The construction of loss functions presents a major challenge in data-driven modeling involving weak-form operators in PDEs and gradient flows, particularly due to the need to select test functions appropriately. We address this challenge by introducing self-test loss functions, which employ test functions that depend on the unknown parameters, specifically for cases where the operator depends linearly on the unknowns.

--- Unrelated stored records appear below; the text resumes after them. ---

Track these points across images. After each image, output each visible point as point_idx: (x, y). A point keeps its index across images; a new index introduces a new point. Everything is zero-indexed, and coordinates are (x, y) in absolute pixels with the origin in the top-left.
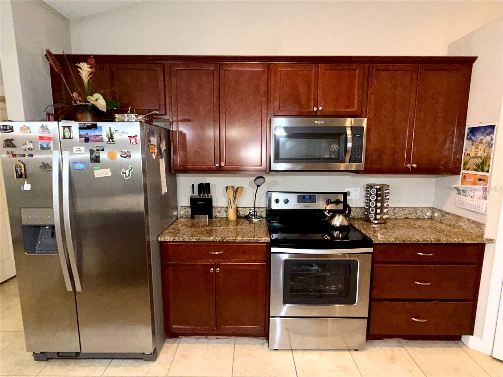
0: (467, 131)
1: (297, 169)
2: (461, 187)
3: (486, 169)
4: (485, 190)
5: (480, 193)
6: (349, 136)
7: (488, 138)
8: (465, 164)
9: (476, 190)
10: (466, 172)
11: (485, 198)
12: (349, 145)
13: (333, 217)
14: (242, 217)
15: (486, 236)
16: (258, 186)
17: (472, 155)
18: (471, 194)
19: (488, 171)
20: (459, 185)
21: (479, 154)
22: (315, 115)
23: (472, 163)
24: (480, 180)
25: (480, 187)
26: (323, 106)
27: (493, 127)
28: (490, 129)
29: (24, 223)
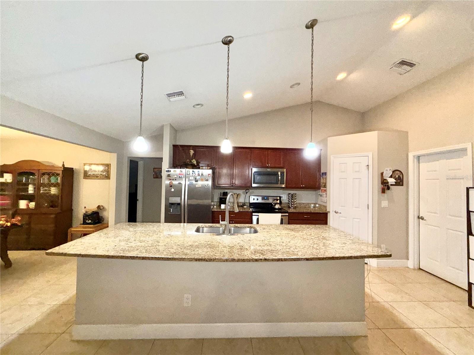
0: (321, 174)
1: (262, 186)
4: (326, 194)
5: (325, 196)
6: (280, 175)
7: (326, 176)
8: (322, 185)
10: (322, 188)
12: (280, 178)
13: (275, 205)
14: (239, 206)
15: (328, 210)
16: (247, 193)
18: (323, 196)
19: (326, 188)
21: (324, 182)
22: (268, 167)
24: (325, 191)
25: (324, 193)
26: (270, 164)
27: (326, 173)
28: (325, 174)
29: (170, 202)
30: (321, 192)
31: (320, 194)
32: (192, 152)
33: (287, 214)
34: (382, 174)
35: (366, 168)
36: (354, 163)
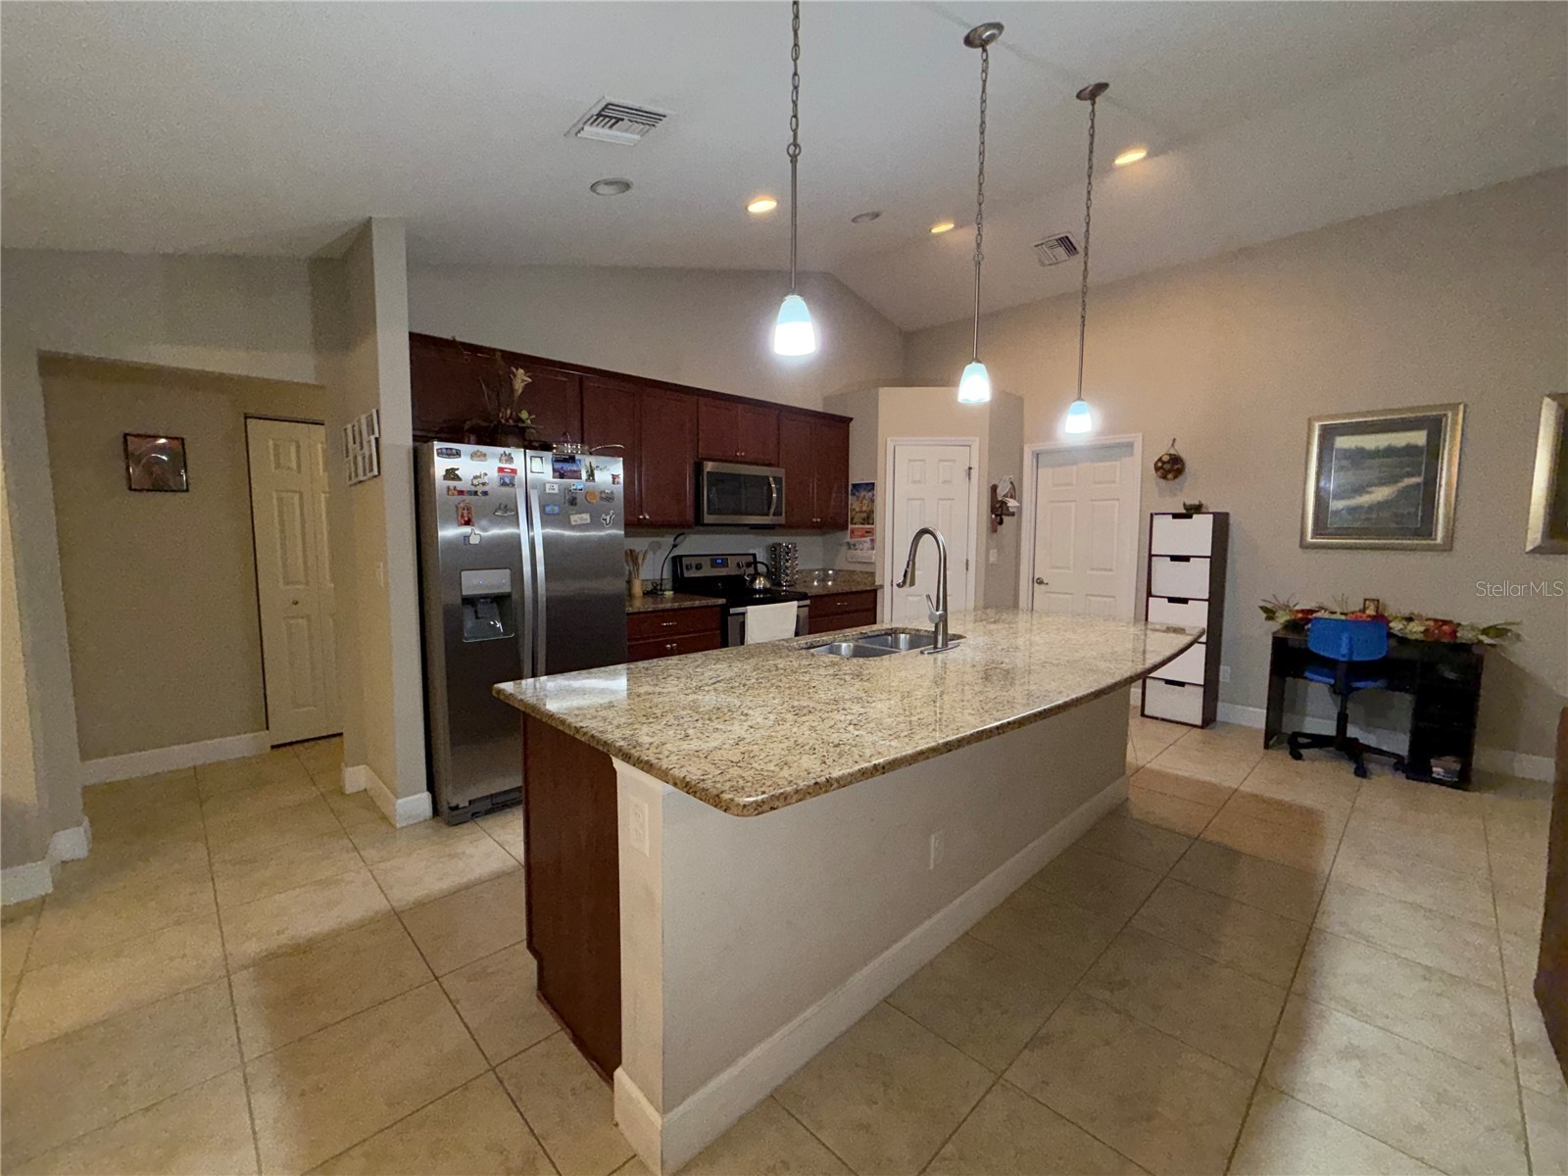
0: (850, 487)
2: (852, 541)
3: (871, 522)
4: (872, 541)
5: (868, 545)
6: (774, 487)
7: (870, 494)
8: (852, 519)
9: (865, 542)
10: (853, 526)
11: (873, 548)
12: (774, 495)
15: (877, 582)
17: (857, 510)
18: (861, 547)
19: (873, 524)
20: (848, 539)
21: (864, 509)
23: (858, 518)
24: (867, 532)
25: (868, 539)
26: (743, 451)
27: (873, 484)
28: (871, 487)
29: (465, 593)
30: (851, 537)
31: (848, 544)
32: (521, 379)
33: (808, 602)
34: (994, 489)
35: (964, 474)
36: (940, 461)
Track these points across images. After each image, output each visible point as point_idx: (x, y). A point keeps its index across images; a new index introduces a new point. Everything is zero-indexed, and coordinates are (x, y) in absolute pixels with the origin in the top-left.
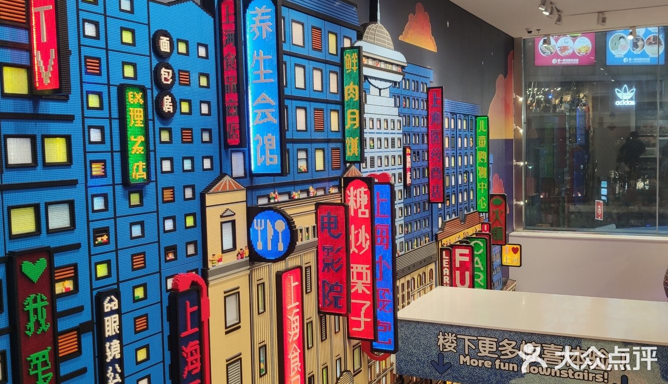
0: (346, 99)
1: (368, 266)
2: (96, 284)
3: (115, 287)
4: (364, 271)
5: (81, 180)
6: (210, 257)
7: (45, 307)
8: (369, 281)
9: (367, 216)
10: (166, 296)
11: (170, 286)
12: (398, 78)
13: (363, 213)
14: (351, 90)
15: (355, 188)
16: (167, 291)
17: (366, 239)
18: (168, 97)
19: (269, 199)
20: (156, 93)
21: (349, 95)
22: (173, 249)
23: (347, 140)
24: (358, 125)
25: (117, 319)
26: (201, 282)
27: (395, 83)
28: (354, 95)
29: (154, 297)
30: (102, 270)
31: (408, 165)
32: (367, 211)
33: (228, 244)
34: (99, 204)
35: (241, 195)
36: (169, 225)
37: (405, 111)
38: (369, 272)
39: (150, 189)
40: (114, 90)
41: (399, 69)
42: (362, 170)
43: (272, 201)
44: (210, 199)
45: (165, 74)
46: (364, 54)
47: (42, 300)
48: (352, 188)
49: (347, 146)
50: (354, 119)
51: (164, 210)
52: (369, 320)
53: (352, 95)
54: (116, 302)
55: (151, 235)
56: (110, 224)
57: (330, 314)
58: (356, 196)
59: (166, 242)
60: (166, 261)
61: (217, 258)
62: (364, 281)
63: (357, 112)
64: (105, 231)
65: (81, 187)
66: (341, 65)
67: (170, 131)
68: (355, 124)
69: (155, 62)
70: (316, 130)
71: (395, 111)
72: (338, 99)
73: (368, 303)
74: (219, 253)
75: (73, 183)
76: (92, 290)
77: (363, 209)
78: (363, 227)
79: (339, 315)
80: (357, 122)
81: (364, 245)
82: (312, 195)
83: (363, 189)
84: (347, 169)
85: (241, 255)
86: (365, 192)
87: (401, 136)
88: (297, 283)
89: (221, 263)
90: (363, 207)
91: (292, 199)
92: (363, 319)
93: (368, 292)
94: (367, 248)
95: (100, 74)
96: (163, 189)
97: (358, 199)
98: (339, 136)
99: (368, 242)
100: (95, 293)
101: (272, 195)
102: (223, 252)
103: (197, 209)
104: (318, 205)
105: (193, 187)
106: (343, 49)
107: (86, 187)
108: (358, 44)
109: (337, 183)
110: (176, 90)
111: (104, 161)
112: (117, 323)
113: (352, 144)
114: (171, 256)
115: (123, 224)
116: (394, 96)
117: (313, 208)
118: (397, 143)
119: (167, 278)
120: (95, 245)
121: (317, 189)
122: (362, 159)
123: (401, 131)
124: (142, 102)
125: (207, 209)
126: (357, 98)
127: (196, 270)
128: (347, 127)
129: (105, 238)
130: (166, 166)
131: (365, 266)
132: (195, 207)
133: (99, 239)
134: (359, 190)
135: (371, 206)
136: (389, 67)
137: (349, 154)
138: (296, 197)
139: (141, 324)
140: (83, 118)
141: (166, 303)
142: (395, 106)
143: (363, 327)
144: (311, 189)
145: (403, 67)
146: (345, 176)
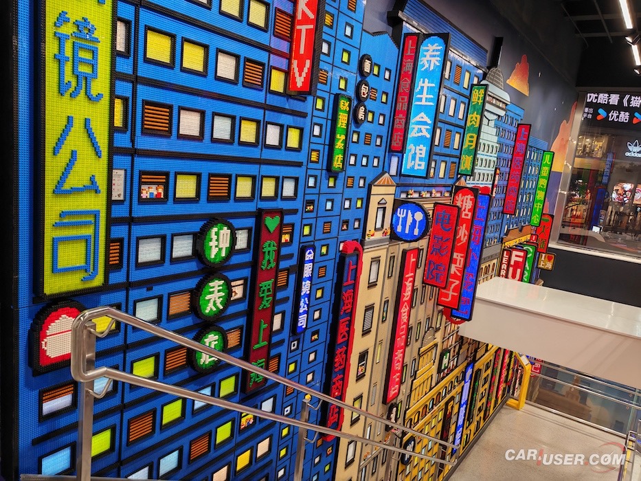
0: (469, 124)
1: (462, 255)
2: (303, 240)
3: (312, 243)
4: (459, 258)
5: (305, 164)
6: (367, 232)
7: (275, 251)
8: (461, 266)
9: (469, 217)
10: (338, 254)
11: (341, 248)
12: (502, 113)
13: (466, 215)
14: (474, 119)
15: (463, 195)
16: (339, 251)
17: (465, 235)
18: (363, 108)
19: (408, 195)
20: (356, 103)
21: (471, 122)
22: (346, 222)
23: (463, 157)
24: (474, 146)
25: (311, 267)
26: (360, 247)
27: (499, 116)
28: (476, 122)
29: (332, 255)
30: (306, 230)
31: (496, 182)
32: (470, 214)
33: (379, 225)
34: (311, 182)
35: (392, 190)
36: (347, 204)
37: (502, 140)
38: (462, 259)
39: (341, 176)
40: (332, 97)
41: (504, 106)
42: (467, 182)
43: (409, 196)
44: (374, 190)
45: (364, 89)
46: (489, 93)
47: (274, 246)
48: (460, 195)
49: (462, 162)
50: (472, 142)
51: (348, 193)
52: (456, 294)
53: (473, 122)
54: (313, 254)
55: (337, 210)
56: (315, 197)
57: (428, 285)
58: (463, 201)
59: (344, 217)
60: (342, 230)
61: (371, 233)
62: (458, 265)
63: (475, 136)
64: (311, 202)
65: (304, 168)
66: (469, 98)
67: (358, 134)
68: (472, 146)
69: (359, 79)
70: (445, 147)
71: (495, 139)
72: (462, 123)
73: (457, 282)
74: (373, 230)
75: (299, 165)
76: (300, 243)
77: (467, 212)
78: (464, 225)
79: (434, 286)
80: (474, 144)
81: (462, 239)
82: (433, 195)
83: (469, 197)
84: (458, 179)
85: (385, 233)
86: (471, 199)
87: (495, 159)
88: (414, 260)
89: (373, 237)
90: (467, 210)
91: (421, 196)
92: (451, 293)
93: (459, 274)
94: (465, 241)
95: (326, 84)
96: (349, 177)
97: (464, 204)
98: (457, 153)
99: (466, 237)
100: (301, 245)
101: (410, 192)
102: (375, 229)
103: (364, 195)
104: (436, 204)
105: (365, 179)
106: (473, 85)
107: (307, 169)
108: (484, 82)
109: (450, 189)
110: (369, 103)
111: (319, 151)
112: (311, 269)
113: (466, 162)
114: (345, 227)
115: (323, 198)
116: (496, 126)
117: (432, 205)
118: (492, 164)
119: (341, 242)
120: (306, 212)
121: (437, 192)
122: (472, 174)
123: (496, 156)
124: (348, 109)
125: (372, 197)
126: (477, 125)
127: (357, 240)
128: (464, 147)
129: (312, 207)
130: (353, 159)
131: (460, 255)
133: (308, 208)
134: (466, 197)
135: (474, 210)
136: (498, 103)
137: (462, 168)
138: (424, 196)
139: (322, 271)
140: (312, 116)
141: (337, 260)
142: (496, 135)
143: (450, 299)
144: (434, 191)
145: (506, 105)
146: (457, 184)
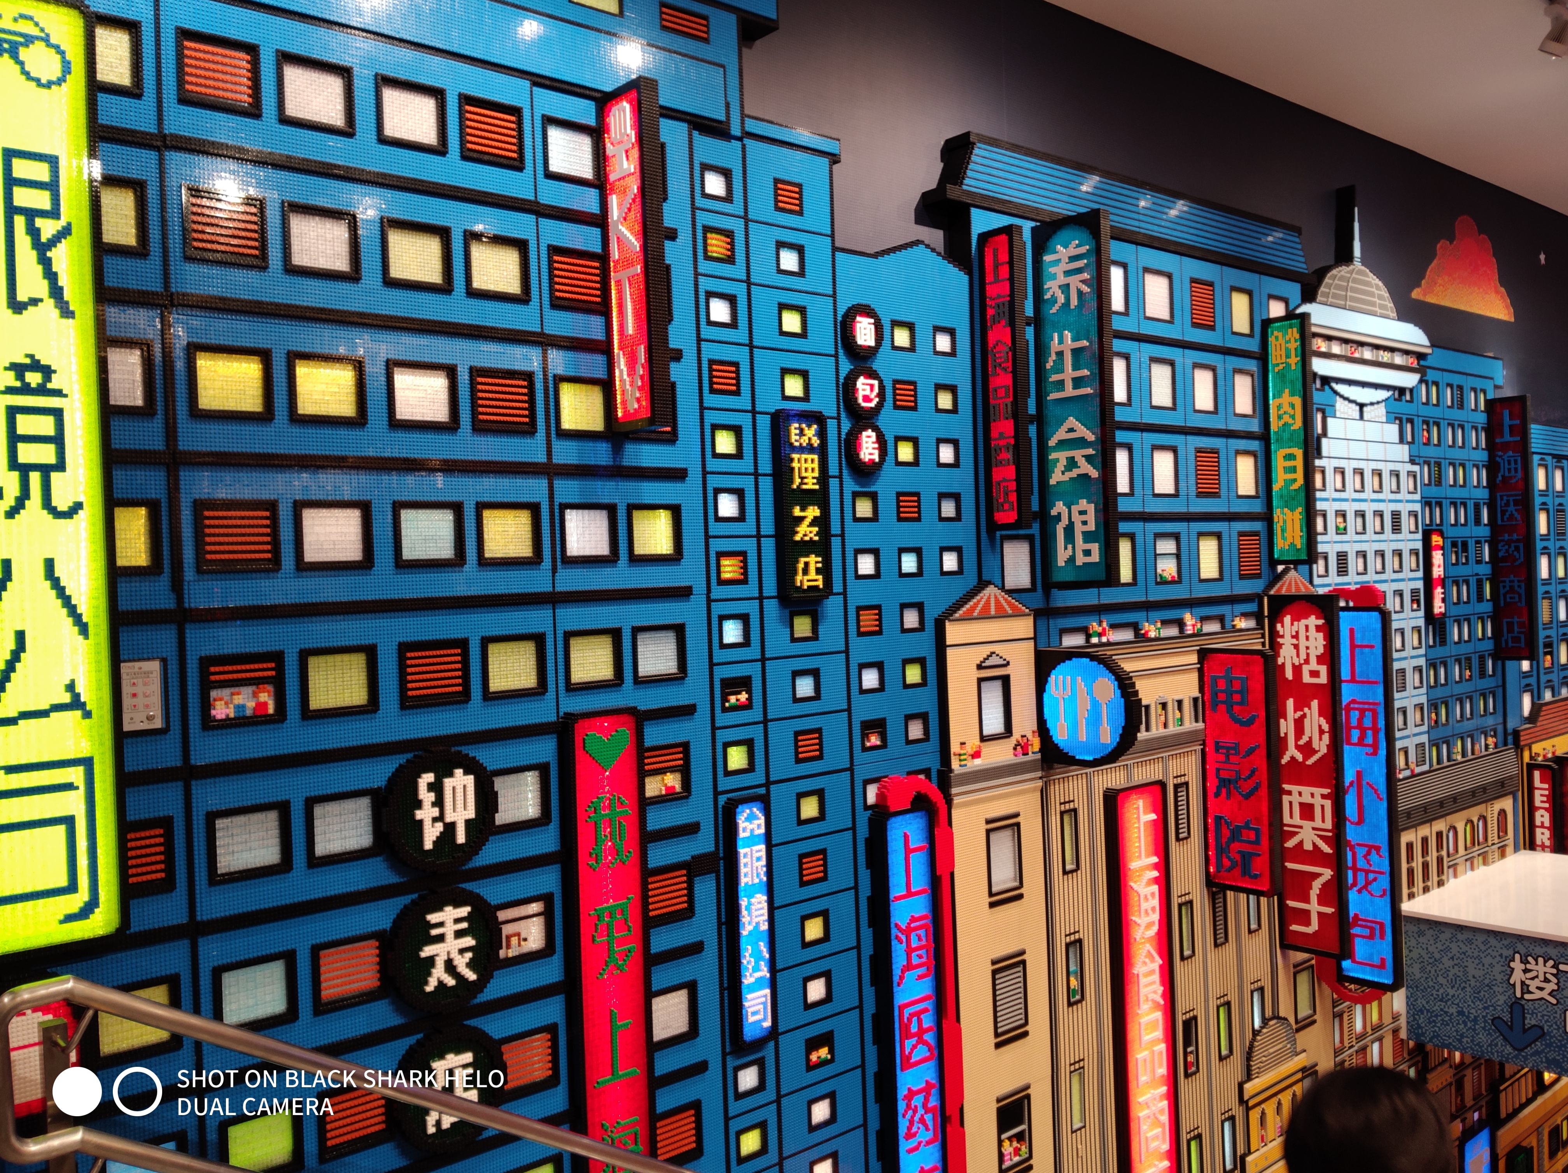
0: (1274, 428)
1: (1326, 791)
2: (724, 783)
3: (762, 791)
4: (1318, 802)
5: (699, 587)
6: (955, 748)
7: (626, 818)
8: (1329, 825)
9: (1323, 679)
10: (863, 818)
11: (871, 799)
12: (1409, 380)
13: (1314, 674)
14: (1286, 408)
15: (1296, 619)
16: (867, 807)
17: (1321, 732)
18: (869, 432)
19: (1088, 637)
20: (846, 426)
21: (1280, 417)
22: (878, 725)
23: (1277, 513)
24: (1300, 481)
25: (763, 854)
26: (936, 796)
27: (1402, 391)
28: (1293, 417)
29: (839, 816)
30: (737, 758)
31: (1438, 572)
32: (1323, 670)
33: (994, 723)
34: (732, 632)
35: (1024, 626)
36: (870, 679)
37: (1431, 452)
38: (1328, 804)
39: (833, 606)
40: (764, 422)
41: (1411, 361)
42: (1317, 581)
43: (1095, 640)
44: (954, 632)
45: (864, 387)
46: (1314, 329)
47: (621, 805)
48: (1287, 619)
49: (1277, 528)
50: (1294, 470)
51: (862, 649)
52: (1329, 910)
53: (1286, 418)
54: (762, 821)
55: (834, 696)
56: (753, 670)
57: (1237, 889)
58: (1296, 636)
59: (864, 711)
60: (865, 749)
61: (970, 749)
62: (1318, 823)
63: (1299, 453)
64: (744, 683)
65: (698, 600)
66: (1263, 357)
67: (873, 497)
68: (1295, 480)
69: (846, 366)
70: (1200, 495)
71: (1403, 452)
72: (1255, 426)
73: (1327, 874)
74: (974, 742)
75: (684, 593)
76: (716, 793)
77: (1314, 665)
78: (1315, 704)
79: (1259, 894)
80: (1300, 476)
81: (1315, 745)
82: (1189, 630)
83: (1313, 621)
84: (1277, 578)
85: (1023, 747)
86: (1318, 628)
87: (1417, 507)
88: (1153, 816)
89: (977, 762)
90: (1313, 660)
91: (1141, 637)
92: (1314, 907)
93: (1326, 849)
94: (1324, 750)
95: (737, 393)
96: (859, 609)
97: (1303, 643)
98: (1257, 507)
99: (1326, 738)
100: (722, 799)
101: (1095, 627)
102: (983, 739)
103: (927, 650)
104: (1204, 654)
105: (919, 607)
106: (1267, 323)
107: (709, 601)
108: (1305, 308)
109: (1252, 607)
110: (890, 419)
111: (743, 554)
112: (763, 862)
113: (1289, 524)
114: (874, 740)
115: (778, 672)
116: (1399, 419)
117: (1194, 658)
118: (1407, 523)
119: (867, 782)
120: (725, 710)
121: (1204, 619)
122: (1311, 555)
123: (1417, 497)
124: (816, 442)
125: (949, 651)
126: (1298, 423)
127: (927, 772)
128: (1276, 487)
129: (743, 697)
130: (866, 565)
131: (1319, 791)
132: (925, 645)
133: (733, 699)
134: (1304, 622)
135: (1330, 657)
136: (1385, 357)
137: (1281, 545)
138: (1152, 634)
139: (813, 867)
140: (705, 473)
141: (863, 831)
142: (1402, 440)
143: (1314, 926)
144: (1189, 620)
145: (1421, 356)
146: (1272, 593)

The proposed self-test loss function conserves energy for gradient flows and coincides with the expected log-likelihood ratio for stochastic differential equations. Importantly, it is quadratic, facilitating theoretical analysis of identifiability and well-posedness of the inverse problem, while also leading to efficient parametric or nonparametric regression algorithms. It is computationally simple, requiring only low-order derivatives or even being entirely derivative-free, and numerical experiments demonstrate its robustness against noisy and discrete data.

翻译：在涉及偏微分方程弱形式算子与梯度流的数理建模中，损失函数的构建面临重大挑战，这主要源于需要恰当地选择测试函数。针对算子线性依赖于未知参数的情形，我们通过引入自测试损失函数来解决这一挑战，该函数采用依赖于未知参数的测试函数。所提出的自测试损失函数能够保持梯度流的能量守恒性质，并在随机微分方程情形下与期望对数似然比相一致。重要的是，该函数为二次型，便于对反问题的可辨识性与适定性进行理论分析，同时也能导出高效的参数化或非参数化回归算法。其计算过程简洁，仅需低阶导数甚至完全无需导数，数值实验表明该方法对含噪声及离散数据具有鲁棒性。